My next step is getting this all working with TravisCI, and getting all of the capistrano stuff off my local machine and communicating only via source control.

An update, in case anyone was wondering:

Doing the entire npm build, even on a decently powered web server, was still not delightful (it was throwing uninformative errors, and was taking over 15 minutes to get that far).

My current method, based upon some suggestions I’ve seen scattered around various threads here, is this workflow:

  1. Run gulp --production
  2. git push to my remote
  3. cap deploy
  4. Re-run gulp to get my local stuff back.

It’s not amazing, and as suggested above, a nice mix of pre and post commit hooks would automate it nicely (it would ensure that the production ready dist files end up in the repo that cap is building from, but clean up after myself) but for the time being, it’s Good Enough.

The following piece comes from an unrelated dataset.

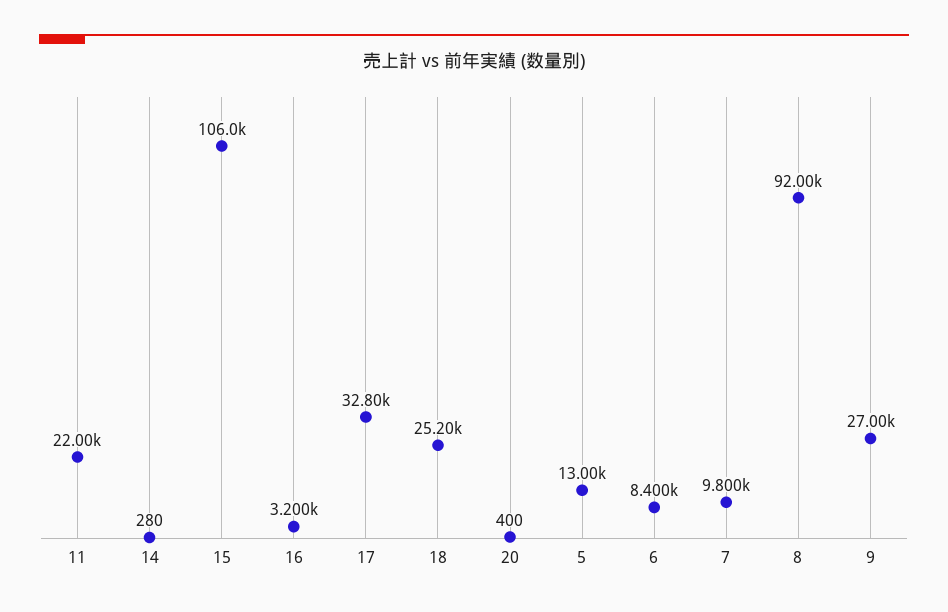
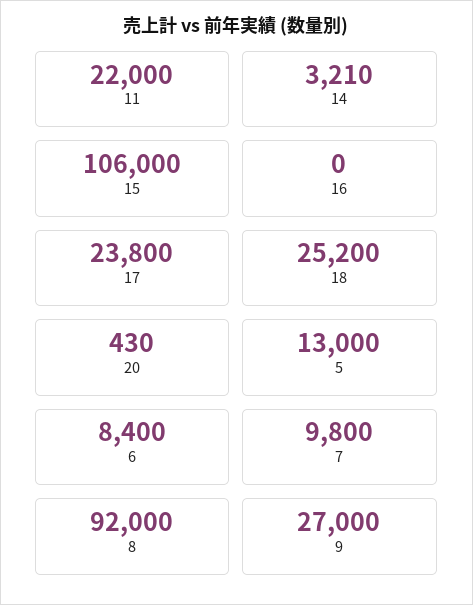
14: 280 -> 3210
16: 3200 -> 0
17: 32800 -> 23800
20: 400 -> 430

Edited to add - here’s some information about using Bower and NPM on TravisCI, which will probably prove helpful.

We’ve had discussions about moving packages out of devDependencies and into dependencies but I don’t really remember what we decided (probably not to do it). It’s a slight violation of the reasoning behind that npm feature.

To speed up your deploy times you should be copying your previous node_modules/bower_components folders into your new releases.